With the establishment of the Republic of Ireland in 1937 and the long reign of Éamon de Valera as its Taoiseach, that parochial mindset
(summed up in the name of the political party Sinn Féin: "ourselves alone") became national policy, crippling the country economically and consigning it to stagnation as a
third-world European backwater. Sadly, de Valera's Ireland achieved both independence and isolation.

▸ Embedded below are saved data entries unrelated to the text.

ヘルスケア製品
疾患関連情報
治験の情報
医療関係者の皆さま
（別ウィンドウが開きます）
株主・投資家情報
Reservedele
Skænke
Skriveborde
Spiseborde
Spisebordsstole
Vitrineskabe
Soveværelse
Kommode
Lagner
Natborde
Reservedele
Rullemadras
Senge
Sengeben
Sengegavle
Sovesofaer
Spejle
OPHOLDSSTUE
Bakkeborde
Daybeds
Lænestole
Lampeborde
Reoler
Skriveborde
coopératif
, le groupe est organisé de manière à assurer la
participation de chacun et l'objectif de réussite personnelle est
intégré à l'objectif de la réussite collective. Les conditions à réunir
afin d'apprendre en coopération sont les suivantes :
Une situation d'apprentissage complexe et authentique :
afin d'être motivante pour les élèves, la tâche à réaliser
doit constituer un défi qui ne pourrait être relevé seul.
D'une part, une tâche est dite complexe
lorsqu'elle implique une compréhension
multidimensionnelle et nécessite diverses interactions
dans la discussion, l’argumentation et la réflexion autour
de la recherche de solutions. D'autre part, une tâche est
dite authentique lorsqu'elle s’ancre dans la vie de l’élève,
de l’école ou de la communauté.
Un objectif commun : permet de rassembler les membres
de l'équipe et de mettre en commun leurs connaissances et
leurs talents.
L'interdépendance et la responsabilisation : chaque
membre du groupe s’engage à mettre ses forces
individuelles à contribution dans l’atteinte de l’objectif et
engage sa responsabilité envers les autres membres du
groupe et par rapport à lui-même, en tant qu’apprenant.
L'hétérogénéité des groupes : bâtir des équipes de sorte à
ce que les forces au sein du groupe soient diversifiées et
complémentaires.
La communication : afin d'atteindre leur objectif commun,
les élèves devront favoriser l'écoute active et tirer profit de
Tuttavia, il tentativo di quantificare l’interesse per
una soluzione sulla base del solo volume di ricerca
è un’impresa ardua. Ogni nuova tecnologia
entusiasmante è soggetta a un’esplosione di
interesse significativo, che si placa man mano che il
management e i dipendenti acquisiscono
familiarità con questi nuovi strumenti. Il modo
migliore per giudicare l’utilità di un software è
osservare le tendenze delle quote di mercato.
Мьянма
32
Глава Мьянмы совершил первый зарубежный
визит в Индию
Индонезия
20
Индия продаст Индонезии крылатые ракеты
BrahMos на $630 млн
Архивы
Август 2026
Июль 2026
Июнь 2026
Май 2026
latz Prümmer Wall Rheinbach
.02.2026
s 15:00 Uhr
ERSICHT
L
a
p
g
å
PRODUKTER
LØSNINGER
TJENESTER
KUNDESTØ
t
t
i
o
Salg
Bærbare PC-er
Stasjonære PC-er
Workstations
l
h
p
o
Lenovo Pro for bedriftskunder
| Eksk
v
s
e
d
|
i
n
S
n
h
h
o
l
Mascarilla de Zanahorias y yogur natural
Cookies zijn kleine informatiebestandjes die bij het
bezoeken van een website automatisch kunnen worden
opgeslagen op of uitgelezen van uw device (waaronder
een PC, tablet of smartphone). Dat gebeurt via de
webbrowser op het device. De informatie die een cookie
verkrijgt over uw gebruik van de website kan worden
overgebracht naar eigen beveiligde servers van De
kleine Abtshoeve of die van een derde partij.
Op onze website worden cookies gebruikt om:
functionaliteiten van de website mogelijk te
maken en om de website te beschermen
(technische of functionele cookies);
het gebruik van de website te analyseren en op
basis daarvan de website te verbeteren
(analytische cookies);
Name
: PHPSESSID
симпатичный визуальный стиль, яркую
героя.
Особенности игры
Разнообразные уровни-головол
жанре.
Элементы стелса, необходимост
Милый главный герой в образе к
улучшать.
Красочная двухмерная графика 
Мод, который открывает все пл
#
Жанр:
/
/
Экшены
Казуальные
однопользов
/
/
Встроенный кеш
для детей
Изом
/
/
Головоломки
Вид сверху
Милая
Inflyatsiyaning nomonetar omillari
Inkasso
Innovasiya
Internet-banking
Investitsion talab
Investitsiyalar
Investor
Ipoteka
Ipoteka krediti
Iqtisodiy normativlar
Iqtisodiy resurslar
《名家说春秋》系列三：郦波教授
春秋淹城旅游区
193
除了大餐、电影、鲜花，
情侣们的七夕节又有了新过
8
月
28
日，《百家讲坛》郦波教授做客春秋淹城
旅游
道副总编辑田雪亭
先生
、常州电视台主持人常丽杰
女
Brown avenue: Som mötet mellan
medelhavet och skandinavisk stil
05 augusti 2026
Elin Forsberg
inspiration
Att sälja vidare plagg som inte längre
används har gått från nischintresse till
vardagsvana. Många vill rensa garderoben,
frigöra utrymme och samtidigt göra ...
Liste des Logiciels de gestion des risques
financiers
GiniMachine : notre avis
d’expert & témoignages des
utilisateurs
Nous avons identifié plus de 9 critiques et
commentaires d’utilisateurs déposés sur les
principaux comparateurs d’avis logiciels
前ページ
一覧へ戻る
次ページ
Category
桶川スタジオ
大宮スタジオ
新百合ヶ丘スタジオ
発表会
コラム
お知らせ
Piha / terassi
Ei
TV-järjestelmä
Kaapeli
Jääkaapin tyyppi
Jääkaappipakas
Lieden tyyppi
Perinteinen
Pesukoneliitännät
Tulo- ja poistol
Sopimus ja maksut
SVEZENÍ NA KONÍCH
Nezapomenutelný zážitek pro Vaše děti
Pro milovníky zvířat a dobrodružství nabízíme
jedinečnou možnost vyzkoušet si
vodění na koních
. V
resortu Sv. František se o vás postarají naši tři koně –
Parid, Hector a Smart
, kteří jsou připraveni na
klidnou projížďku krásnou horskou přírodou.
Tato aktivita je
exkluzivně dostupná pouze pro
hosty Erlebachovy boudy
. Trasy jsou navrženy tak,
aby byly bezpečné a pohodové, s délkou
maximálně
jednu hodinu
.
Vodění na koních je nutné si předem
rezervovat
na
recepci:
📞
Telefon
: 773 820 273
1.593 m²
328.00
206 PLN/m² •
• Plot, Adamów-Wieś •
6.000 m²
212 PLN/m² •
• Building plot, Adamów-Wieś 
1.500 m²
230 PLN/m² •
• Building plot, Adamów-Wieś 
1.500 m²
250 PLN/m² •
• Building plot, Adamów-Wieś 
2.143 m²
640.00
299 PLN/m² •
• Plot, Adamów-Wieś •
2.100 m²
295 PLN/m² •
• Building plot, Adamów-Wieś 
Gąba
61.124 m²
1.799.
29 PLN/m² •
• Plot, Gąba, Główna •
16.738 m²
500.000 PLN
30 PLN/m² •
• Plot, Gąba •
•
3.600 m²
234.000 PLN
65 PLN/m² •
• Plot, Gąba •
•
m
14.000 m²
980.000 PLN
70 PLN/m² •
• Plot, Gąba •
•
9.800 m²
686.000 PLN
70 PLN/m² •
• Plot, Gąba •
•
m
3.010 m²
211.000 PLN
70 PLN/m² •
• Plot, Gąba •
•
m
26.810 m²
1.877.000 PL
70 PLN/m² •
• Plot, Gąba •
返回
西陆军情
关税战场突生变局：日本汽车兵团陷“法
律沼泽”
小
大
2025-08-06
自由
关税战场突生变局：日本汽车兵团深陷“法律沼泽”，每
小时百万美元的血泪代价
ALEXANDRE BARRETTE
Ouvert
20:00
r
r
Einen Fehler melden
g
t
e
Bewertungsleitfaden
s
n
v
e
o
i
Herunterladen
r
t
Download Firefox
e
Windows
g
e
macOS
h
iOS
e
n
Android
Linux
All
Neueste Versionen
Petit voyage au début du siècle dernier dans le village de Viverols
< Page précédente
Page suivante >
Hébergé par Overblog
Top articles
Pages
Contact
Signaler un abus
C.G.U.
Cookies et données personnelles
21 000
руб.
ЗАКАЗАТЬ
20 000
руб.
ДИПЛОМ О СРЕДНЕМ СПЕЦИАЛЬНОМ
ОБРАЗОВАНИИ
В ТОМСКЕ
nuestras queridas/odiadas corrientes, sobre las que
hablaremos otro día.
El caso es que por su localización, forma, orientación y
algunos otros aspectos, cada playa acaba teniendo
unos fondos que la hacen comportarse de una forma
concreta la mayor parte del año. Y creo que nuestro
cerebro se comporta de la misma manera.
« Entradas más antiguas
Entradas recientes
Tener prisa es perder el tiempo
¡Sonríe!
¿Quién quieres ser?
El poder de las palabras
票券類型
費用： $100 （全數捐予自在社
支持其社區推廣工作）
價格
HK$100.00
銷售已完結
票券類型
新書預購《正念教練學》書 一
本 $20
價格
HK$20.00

Call me old-fashioned, but Ireland was Ireland before Christianity corrupted its shores and set its people—whoever they are—at
each other's throats with an ideological savagery to make the feuds between the old pagan chieftains look like schoolyard tussles. Ironic, isn't it? I'm named for St. Patrick,
but Oisín has all my sympathy.
Clearly, being Irish means different things to many people, all of whom consider themselves Irish. Few have articulated a more poetic
understanding of Irishness than Jimmy Rabbitte, the fictional impresario of the short-lived Soul band The Commitments in the 1991 film adaptation of Roddy Doyle's 1987 novel of
the same name: "Do you not get it, lads? The Irish are the Blacks of Europe. And Dubliners are the Blacks of Ireland. And the Northside Dubliners are the Blacks of Dublin, so say
it once, say it loud: I'm Black and I'm proud!"
More than anything, it comes down to cultural identification—what aspects of one's background and upbringing one chooses to revere. As
much as Irishness might reside in my genes, it's seared into my cultural DNA. I grew up in an Irish family in a heavily Irish community. As a kid in 1970s Woodside, I thought
almost everyone had a parent with a brogue. Beyond upbringing, I've devoted much of my life to actively exploring this component of my identity, from traveling extensively around
Ireland to studying its mythology, history, and literature both as a graduate student and on an ongoing basis.
Like the moon's influence on the sea, St. Patrick's Day always exerts its pull, drawing forth in me the tides of memory and cultural
heritage. My birthday is inextricably linked to this annual celebration of things Irish. It's a heady dose of nostalgia, pride, melancholy, and wonder to feel that deep
connection to a vast tapestry in which one's life is interwoven.